# ICC Business Meeting ?



## RJJ (Sep 2, 2014)

Anybody planning to attend the code hearings? Or the Business Meeting?


----------



## Daddy-0- (Sep 2, 2014)

No and no.......


----------



## fatboy (Sep 2, 2014)

Would like to......it hasn't been formally announced, rumor has it that Colorado has been selected as Chapter of the Year for the ICC..............tough choice to spend $1000 for a couple days of meetings, would be nice to catch up with some folks though.


----------



## mjesse (Sep 2, 2014)

I was awarded an ICC Code of Honor scholarship.

I'll be there 10/2-10/5


----------



## jpranch (Sep 2, 2014)

Well... I was kinda thinking about going?


----------



## fatboy (Sep 2, 2014)

Well, don't you pretty much NEED to be there????????


----------



## jpranch (Sep 2, 2014)

fatboy said:
			
		

> Well, don't you pretty much NEED to be there????????


LOL! Ya I'll be there and enjoying *not* having to campaign!


----------



## jar546 (Sep 2, 2014)

I will be in the area but have to travel for business Sept 29-Oct 2 so I will be available before and after those dates and later in the day on Oct 2nd if anyone wants to have a meal and/or drink together.


----------



## High Desert (Sep 2, 2014)

########

== Written problem ==
Quote everything in the ICC Business Meeting thread from "LOL! Ya I'll" down to "and/or drink together.".

== Annotated region listings ==
########

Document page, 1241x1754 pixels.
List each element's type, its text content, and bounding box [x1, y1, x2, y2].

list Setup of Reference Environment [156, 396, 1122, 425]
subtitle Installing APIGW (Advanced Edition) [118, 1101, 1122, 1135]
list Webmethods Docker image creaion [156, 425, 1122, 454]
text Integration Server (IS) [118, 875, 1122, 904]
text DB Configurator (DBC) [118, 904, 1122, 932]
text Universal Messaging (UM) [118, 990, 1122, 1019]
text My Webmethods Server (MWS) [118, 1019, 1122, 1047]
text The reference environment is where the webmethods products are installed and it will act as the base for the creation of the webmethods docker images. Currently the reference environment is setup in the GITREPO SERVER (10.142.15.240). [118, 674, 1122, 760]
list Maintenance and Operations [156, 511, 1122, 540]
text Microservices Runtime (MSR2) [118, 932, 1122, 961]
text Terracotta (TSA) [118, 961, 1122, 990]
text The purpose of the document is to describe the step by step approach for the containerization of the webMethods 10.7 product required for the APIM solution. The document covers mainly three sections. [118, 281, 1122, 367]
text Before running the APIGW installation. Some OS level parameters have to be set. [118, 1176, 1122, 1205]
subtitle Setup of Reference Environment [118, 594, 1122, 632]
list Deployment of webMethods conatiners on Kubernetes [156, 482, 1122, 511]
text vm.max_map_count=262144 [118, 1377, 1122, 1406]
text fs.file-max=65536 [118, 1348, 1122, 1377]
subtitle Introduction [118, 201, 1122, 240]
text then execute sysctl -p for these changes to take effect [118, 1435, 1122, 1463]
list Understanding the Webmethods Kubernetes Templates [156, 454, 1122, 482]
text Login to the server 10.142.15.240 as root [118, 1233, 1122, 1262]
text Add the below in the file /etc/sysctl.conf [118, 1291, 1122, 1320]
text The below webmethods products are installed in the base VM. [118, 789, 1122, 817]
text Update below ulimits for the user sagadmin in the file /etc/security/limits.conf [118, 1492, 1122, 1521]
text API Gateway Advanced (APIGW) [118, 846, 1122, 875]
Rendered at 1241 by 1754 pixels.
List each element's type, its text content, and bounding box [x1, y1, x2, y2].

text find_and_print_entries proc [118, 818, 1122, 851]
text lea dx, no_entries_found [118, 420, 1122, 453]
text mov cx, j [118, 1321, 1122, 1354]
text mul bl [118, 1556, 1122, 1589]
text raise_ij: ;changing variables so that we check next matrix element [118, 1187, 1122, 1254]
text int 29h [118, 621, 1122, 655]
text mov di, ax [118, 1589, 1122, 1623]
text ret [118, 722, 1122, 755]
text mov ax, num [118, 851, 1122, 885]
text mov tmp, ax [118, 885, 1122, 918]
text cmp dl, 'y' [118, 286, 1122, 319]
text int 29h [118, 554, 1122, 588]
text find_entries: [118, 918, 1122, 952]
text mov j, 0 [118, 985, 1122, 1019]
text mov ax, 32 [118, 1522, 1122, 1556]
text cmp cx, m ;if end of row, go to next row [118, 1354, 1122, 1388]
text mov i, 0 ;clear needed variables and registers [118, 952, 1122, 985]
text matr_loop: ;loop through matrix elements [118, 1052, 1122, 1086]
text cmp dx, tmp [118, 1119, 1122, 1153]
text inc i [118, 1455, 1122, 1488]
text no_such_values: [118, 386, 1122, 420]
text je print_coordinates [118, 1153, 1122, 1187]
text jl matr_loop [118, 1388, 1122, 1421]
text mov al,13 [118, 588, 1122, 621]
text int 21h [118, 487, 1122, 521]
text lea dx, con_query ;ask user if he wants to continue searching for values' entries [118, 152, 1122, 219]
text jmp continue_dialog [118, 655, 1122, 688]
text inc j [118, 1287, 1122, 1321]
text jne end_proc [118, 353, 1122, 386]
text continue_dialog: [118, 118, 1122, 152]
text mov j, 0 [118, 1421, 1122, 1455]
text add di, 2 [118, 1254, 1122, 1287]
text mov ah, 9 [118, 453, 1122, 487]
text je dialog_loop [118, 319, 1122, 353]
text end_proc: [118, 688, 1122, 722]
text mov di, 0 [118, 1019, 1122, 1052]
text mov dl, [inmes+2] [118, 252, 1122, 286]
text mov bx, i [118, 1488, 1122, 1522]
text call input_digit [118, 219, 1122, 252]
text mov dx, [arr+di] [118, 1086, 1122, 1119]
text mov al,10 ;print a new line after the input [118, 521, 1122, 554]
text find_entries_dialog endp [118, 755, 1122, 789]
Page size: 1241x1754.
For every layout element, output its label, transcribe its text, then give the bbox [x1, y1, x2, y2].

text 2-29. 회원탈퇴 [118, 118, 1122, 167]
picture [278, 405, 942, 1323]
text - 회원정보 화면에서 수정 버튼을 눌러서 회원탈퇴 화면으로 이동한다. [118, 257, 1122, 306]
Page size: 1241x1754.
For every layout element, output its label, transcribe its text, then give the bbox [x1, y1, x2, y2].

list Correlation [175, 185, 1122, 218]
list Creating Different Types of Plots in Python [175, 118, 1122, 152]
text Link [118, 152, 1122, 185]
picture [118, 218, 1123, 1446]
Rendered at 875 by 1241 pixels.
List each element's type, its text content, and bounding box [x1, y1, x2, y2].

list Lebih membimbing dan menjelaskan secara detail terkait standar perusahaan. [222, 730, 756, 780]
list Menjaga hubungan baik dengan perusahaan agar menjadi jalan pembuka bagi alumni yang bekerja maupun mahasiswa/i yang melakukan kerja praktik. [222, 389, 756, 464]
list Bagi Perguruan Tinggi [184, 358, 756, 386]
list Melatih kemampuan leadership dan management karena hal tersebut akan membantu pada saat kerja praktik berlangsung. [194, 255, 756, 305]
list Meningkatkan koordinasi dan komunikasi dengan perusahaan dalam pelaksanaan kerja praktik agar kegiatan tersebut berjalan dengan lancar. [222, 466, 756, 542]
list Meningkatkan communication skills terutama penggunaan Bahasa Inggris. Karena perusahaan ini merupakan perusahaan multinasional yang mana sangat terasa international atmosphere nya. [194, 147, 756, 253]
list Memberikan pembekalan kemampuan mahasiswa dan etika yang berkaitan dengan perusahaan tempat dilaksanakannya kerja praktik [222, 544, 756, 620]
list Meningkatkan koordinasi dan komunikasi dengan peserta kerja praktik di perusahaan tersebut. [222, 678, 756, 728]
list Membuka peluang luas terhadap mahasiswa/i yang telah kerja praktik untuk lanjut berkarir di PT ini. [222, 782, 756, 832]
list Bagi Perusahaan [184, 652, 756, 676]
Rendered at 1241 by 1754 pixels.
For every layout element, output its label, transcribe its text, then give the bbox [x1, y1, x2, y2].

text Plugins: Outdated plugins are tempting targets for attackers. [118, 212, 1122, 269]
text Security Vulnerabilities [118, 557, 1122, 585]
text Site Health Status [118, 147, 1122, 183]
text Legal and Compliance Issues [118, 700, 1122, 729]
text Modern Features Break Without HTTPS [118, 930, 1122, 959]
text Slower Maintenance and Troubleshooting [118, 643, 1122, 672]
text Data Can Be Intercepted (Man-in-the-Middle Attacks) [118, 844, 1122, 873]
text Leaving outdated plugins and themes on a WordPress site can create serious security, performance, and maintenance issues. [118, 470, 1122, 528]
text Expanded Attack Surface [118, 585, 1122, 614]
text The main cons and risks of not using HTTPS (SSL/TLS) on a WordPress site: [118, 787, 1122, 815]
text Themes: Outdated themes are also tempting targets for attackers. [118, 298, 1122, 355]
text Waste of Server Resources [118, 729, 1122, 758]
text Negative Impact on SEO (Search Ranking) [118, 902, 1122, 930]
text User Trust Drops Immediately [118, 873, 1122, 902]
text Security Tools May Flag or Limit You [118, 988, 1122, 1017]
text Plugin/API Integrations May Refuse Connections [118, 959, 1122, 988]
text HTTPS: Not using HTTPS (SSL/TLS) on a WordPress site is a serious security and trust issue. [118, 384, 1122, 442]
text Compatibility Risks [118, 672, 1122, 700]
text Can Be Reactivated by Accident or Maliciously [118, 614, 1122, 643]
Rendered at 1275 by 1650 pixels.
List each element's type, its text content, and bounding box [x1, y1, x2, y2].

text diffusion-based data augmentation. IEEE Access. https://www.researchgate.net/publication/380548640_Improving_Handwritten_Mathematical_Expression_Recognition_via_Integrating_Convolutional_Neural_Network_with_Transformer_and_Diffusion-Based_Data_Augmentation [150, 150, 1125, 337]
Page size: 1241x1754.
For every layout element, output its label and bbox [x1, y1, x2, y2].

########

== Exercise answer ==
LOL! Ya I'll be there and enjoying *not* having to campaign!


----------



## jar546 (Sep 2, 2014)

I will be in the area but have to travel for business Sept 29-Oct 2 so I will be available before and after those dates and later in the day on Oct 2nd if anyone wants to have a meal and/or drink together.